Labour demand refers to how many workers employers are willing to hire at various real wage levels. In the exercise, labour demand is expressed as \( D = 50 - dW \), with \( D \) being the labor demanded and \( d \) as a positive constant. This relationship exhibits that as wages rise, the demand for labour decreases. This inverse relationship is because higher wages increase the cost of hiring for employers. Companies will demand less labor if wages rise because it becomes more expensive to employ the same number of workers, leading them to either hire fewer employees or to automate tasks. This forms a downward-sloping labor demand curve. Additionally, when income tax is introduced, it can further impact labor demand. If taxes cause the net wages to fall, this might reduce the overhead for companies, altering how much labor they wish to employ, depending on the economic elasticity of the labor market. Understanding this mechanism helps in grasping how changes in wage-related policies might affect unemployment rates.

Equilibrium Unemployment

Equilibrium unemployment arises when the quantity of labor supplied equals the quantity of labor demanded, but some workers still remain unemployed. This scenario occurs due to various reasons such as job friction or mismatches in skills.
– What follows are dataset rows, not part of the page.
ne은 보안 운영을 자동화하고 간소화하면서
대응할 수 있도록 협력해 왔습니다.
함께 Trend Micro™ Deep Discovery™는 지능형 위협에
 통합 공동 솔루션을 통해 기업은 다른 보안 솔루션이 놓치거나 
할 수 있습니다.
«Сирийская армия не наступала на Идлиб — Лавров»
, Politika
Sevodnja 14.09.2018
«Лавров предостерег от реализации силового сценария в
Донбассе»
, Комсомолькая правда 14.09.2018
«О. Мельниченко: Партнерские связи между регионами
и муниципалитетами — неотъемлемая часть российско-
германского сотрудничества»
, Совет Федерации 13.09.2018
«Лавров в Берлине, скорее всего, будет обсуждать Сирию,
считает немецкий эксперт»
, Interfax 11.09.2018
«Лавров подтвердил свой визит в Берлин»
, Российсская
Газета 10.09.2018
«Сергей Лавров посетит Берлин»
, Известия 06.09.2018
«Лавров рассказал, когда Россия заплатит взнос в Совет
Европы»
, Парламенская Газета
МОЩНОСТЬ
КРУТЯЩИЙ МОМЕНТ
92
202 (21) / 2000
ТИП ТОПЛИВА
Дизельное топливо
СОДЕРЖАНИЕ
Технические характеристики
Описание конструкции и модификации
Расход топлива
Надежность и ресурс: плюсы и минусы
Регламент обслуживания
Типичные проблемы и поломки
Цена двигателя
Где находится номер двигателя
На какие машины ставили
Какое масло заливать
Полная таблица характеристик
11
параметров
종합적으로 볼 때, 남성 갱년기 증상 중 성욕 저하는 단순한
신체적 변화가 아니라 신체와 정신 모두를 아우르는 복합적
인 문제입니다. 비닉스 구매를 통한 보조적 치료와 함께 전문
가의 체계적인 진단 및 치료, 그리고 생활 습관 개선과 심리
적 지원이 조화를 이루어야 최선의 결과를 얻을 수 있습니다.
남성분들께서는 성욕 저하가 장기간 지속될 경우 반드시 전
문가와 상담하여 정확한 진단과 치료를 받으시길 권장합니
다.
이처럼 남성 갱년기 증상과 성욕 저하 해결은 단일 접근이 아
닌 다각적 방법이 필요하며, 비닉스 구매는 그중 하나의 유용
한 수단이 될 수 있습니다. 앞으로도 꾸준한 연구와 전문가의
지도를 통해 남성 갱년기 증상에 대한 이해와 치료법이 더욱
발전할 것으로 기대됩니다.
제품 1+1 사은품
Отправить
From our solution steps, equilibrium unemployment \( U_e \) is calculated as the difference between the labour supply and job acceptances: \[ U_e = \left(10 + \frac{50}{b+d}\right) - \frac{50b}{b+d} = 10 + \frac{50(1-b)}{b+d} \]In this equation, it becomes clear that even with equilibrium wages and employment, there might still be people who are willing to work but remain unemployed for reasons not related to wage rates. When a tax is imposed, the effective or net wage decreases, impacting both labor supply and demand. As a result, equilibrium unemployment might increase because the effective diminishing of wages discourages labour supply while possibly altering labor demand. Recognizing this dynamic is essential for understanding how policy changes can affect real-world labor market outcomes and overall societal employment levels.